ACTION ITEM:
Transcribe, word for word, every record in the data below.

Dataset entries
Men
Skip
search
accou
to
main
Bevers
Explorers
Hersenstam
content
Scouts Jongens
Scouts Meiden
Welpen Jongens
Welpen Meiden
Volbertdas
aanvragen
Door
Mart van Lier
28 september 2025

ANSWER BOX:
Men
Skip
search
accou
to
main
Bevers
Explorers
Hersenstam
content
Scouts Jongens
Scouts Meiden
Welpen Jongens
Welpen Meiden
Volbertdas
aanvragen
Door
Mart van Lier
28 september 2025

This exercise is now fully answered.